Lil Wayne made waves after saying the Black Lives Matter movement has "nothing" to do with him.
"I don't feel connected to a damn thing that ain't got nothing to do with me," the rapper told Nightline in a recent interview. He added he was young, black and rich. "My life matter, especially to my b------," he said, winking at the camera.
Lil Wayne (real name: Dwayne Carter) walked out of the TV interview shortly after, angrily telling ABC News' Linsey Davis he's not a "politician."
It's not the first time he's made incendiary comments about race. Prior to this interview, the rapper told Fox Sports he doesn't see racism because so many of his fans are white.

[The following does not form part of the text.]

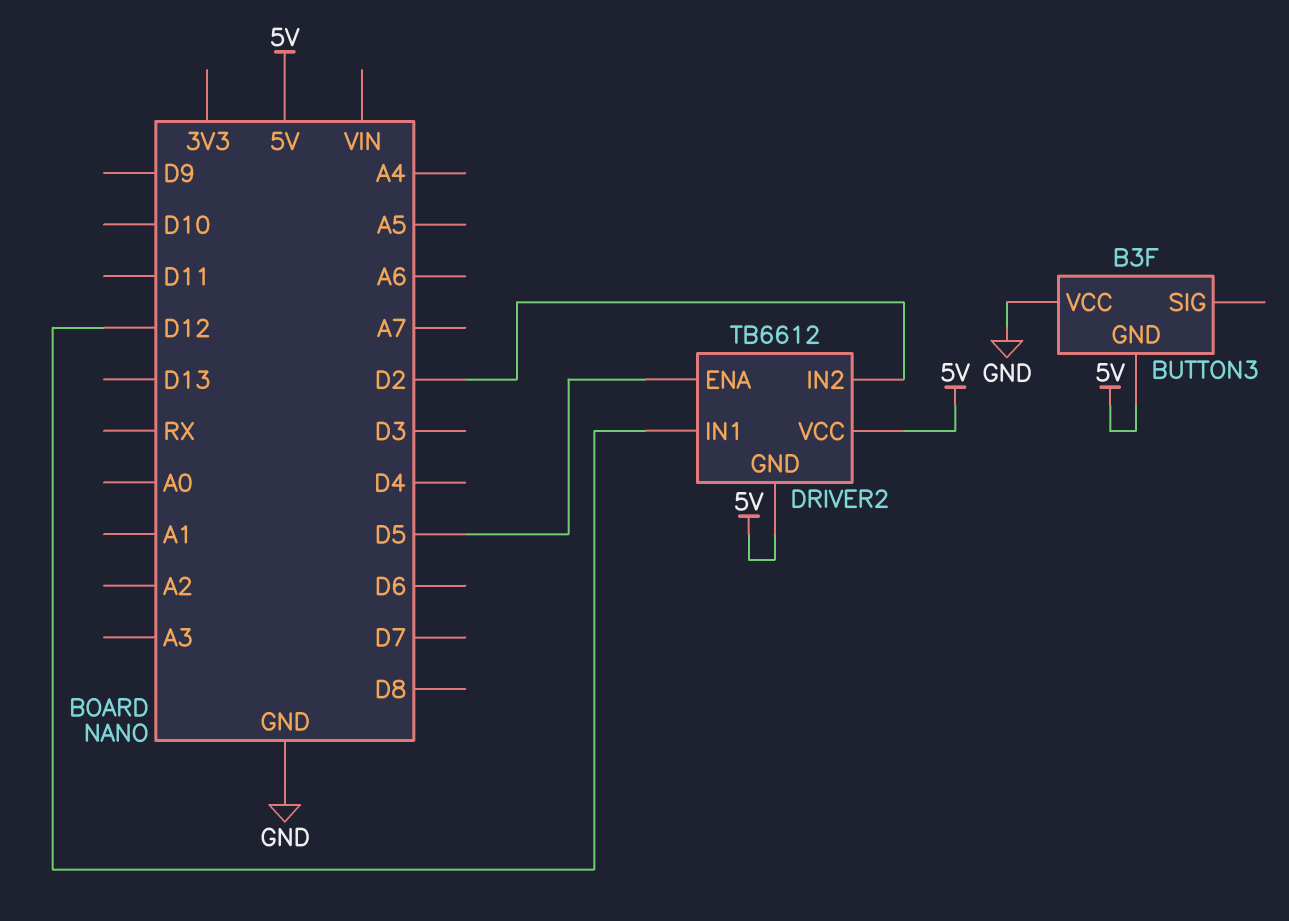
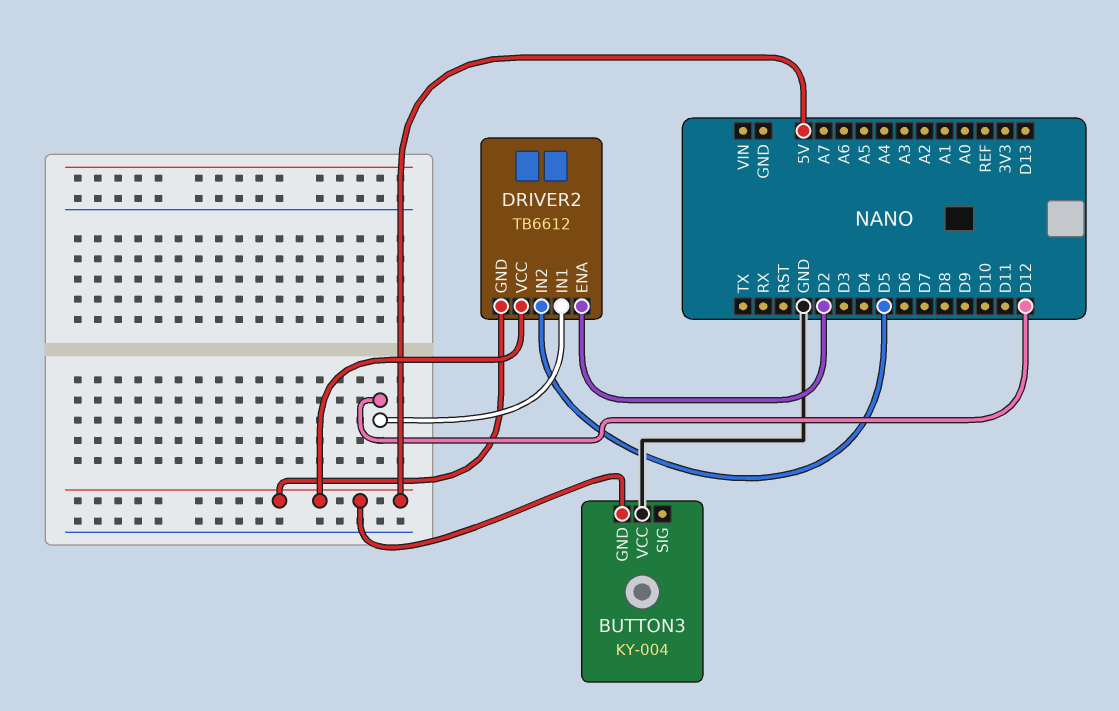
BUTTON3: B3F -> KY-004
DRIVER2 pin ENA: D5 -> D2
DRIVER2 pin IN2: D2 -> D5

Lil Wayne says he doesn't feel connected to Black Lives Matter movement. Watch tonight on Nightline at 12:35am ET. pic.twitter.com/28eBGfpSja— Nightline (@Nightline) November 2, 2016
Twitter freshly blew up over his dismissal of the Black Lives Matter movement, with Vulture calling Wayne's comments "a flat betrayal."

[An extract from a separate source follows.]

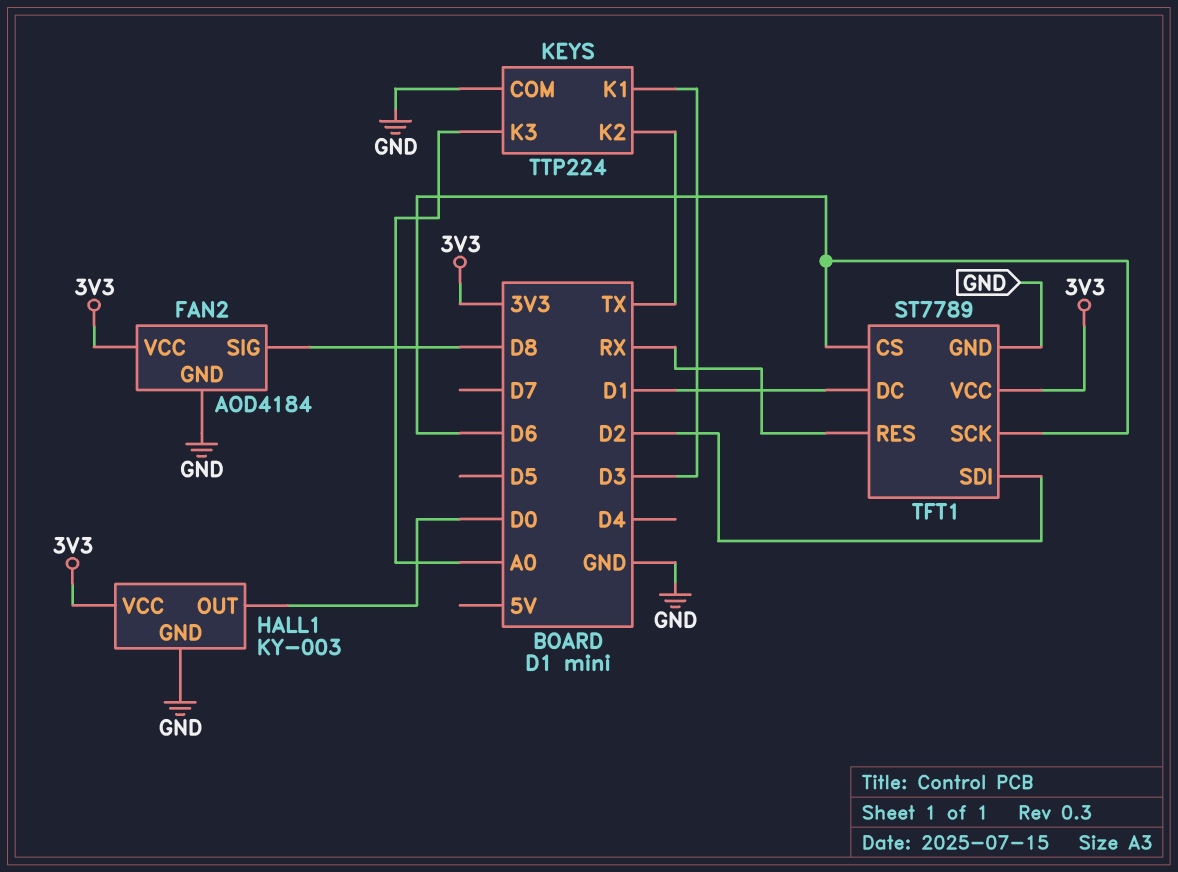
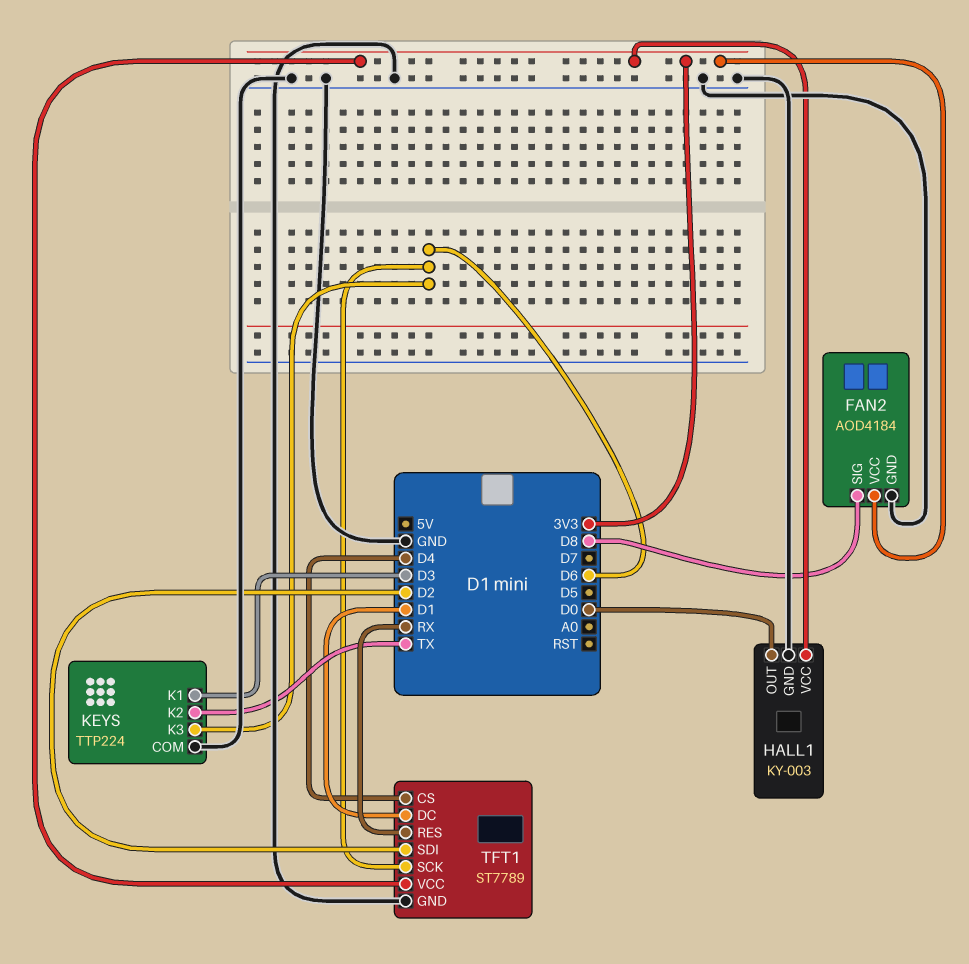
KEYS pin K3: A0 -> D6
TFT1 pin CS: D6 -> D4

Wayne backtracked Wednesday, according to TMZ, apologizing for causing offense. "When the reporter began asking me questions about my daughter being labeled a bitch and a ho, I got agitated. From there, there was no thought put into her questions and my responses," he said.
Davis had asked the rapper about his sometimes misogynistic, offensive lyrics, to which he responded: "All those same lyrics made me who I am and I am a very successful man. So, if it takes me to be degrading, then, man, please keep looking out for more, 'cause it's coming, baby."
But would he have a problem with someone calling his daughter a 'ho', she pressed.
"By a certain person, if they're coming directly at her, yeah," Lil Wayne said. "If they're calling her a b---- or a ho, I have a huge problem with that. Yeah, but I've never called a certain female that name unless I got a real big problem with her."
Wayne is currently promoting his new biography, Gone 'Til November: A Journal of Rikers Island, which details his eight-month stint in New York's Rikers Island prison in 2010 following a weapons conviction.